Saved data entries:
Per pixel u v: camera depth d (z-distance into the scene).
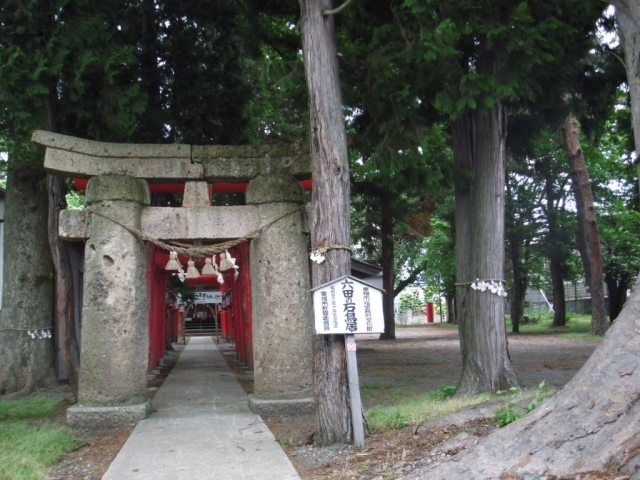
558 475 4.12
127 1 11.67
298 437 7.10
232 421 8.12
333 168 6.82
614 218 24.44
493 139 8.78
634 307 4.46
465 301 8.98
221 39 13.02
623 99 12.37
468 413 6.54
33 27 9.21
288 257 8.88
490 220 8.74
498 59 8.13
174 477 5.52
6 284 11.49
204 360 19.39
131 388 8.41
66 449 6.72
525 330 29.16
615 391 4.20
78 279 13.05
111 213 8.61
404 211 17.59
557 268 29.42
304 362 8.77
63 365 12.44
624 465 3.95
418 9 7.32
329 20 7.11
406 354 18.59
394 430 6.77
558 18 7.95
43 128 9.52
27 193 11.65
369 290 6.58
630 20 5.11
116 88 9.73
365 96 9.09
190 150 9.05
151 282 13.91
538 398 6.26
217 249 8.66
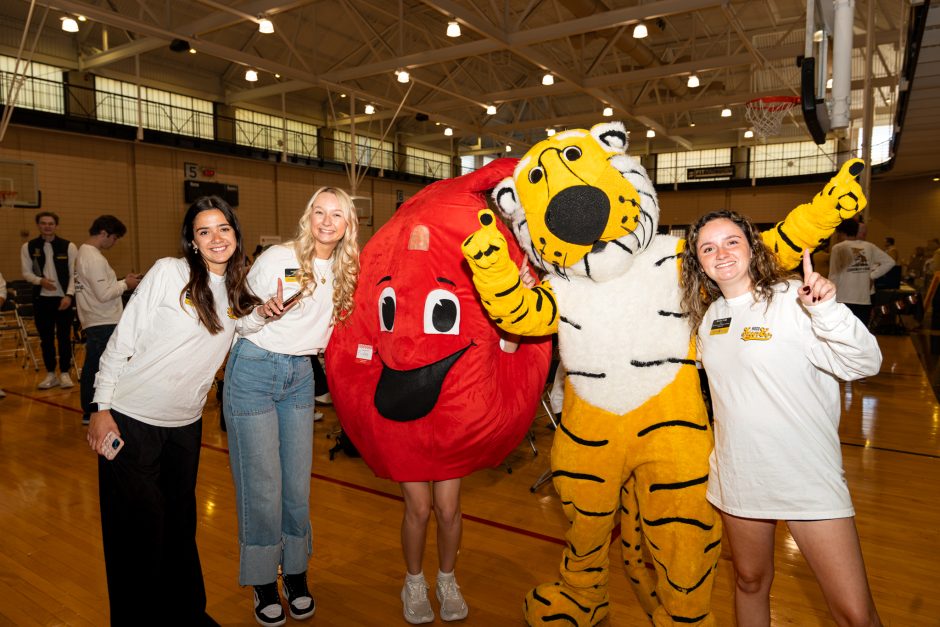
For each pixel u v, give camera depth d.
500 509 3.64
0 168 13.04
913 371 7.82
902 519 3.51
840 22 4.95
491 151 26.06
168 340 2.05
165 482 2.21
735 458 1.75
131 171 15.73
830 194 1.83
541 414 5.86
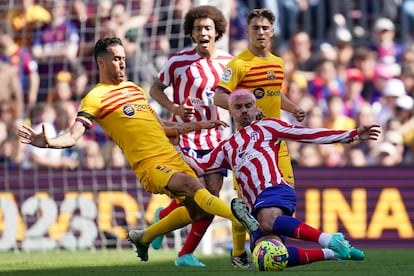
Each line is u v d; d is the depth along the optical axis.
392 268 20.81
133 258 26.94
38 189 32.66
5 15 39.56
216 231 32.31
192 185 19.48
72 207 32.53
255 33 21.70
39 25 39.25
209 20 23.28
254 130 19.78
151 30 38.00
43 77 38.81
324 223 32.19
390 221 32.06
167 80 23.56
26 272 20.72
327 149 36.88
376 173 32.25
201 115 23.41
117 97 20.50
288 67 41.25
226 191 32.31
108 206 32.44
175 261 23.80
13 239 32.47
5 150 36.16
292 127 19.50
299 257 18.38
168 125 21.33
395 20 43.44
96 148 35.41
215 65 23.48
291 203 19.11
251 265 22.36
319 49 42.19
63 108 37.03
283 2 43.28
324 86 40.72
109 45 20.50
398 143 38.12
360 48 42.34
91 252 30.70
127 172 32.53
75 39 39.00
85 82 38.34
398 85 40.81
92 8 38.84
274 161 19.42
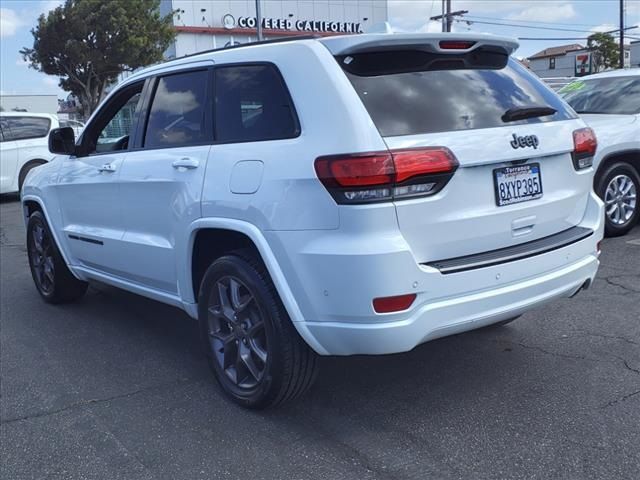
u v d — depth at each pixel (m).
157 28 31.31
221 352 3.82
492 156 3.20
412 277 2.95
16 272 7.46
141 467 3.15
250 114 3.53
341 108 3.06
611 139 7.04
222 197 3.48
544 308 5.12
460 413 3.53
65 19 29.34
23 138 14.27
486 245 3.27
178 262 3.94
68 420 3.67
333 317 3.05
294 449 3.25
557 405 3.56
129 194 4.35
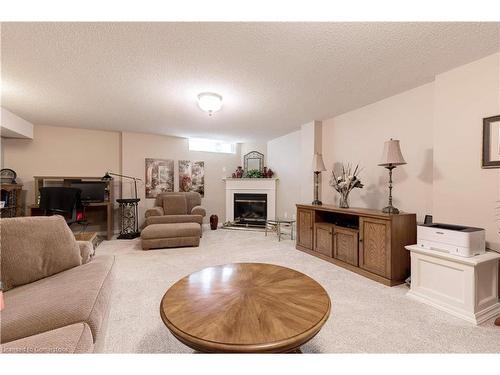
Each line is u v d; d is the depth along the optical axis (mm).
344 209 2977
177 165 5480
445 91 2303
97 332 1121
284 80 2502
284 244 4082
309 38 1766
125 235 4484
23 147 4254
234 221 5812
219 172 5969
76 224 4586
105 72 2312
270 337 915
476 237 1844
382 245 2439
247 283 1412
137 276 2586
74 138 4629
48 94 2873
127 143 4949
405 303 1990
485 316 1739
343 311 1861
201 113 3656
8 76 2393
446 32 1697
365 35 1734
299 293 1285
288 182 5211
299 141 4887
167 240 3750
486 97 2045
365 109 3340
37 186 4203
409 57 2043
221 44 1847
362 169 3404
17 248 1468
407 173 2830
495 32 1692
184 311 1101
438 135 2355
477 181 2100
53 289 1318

- [Exercise requirements]
Copy every line in the data above that has the string "camera" in it.

- [Worked solution]
Per pixel u v: camera depth d (z-distance into the scene).
For each pixel u v, give camera depth d.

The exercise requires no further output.